** Information supplied follows **

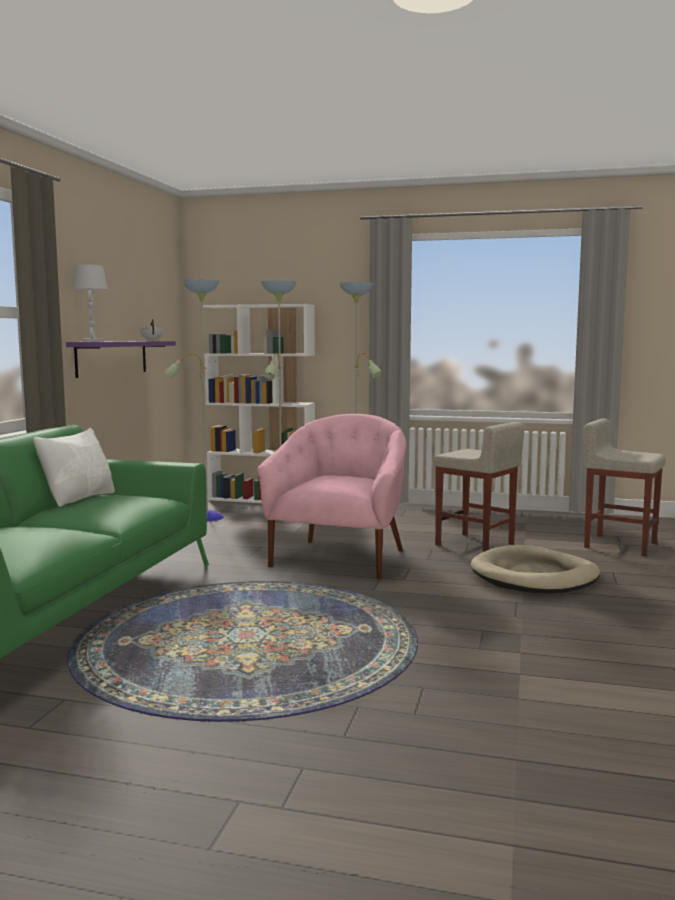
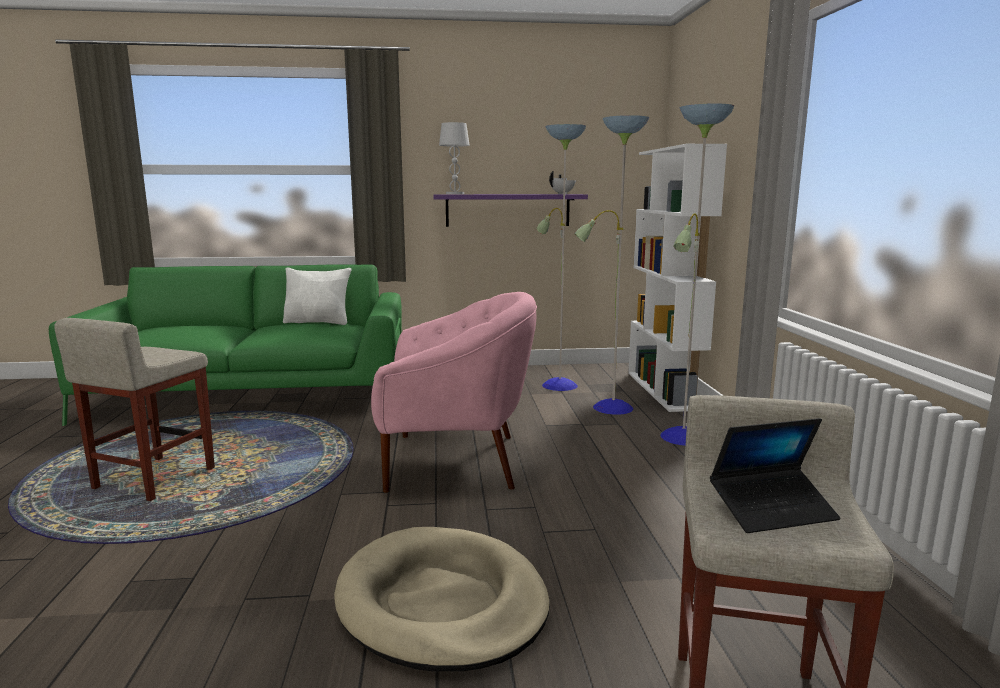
camera: 70 degrees right, 5 degrees up
(475, 544) = (589, 536): beige stool -> beige stool (153, 479)
(631, 454) = (772, 510): none -> laptop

** End of Information supplied **

Produce the full material again verbatim, with the pictures dropped.

camera: 70 degrees right, 5 degrees up
(475, 544) = (589, 536): beige stool -> beige stool (153, 479)
(631, 454) = (772, 510): none -> laptop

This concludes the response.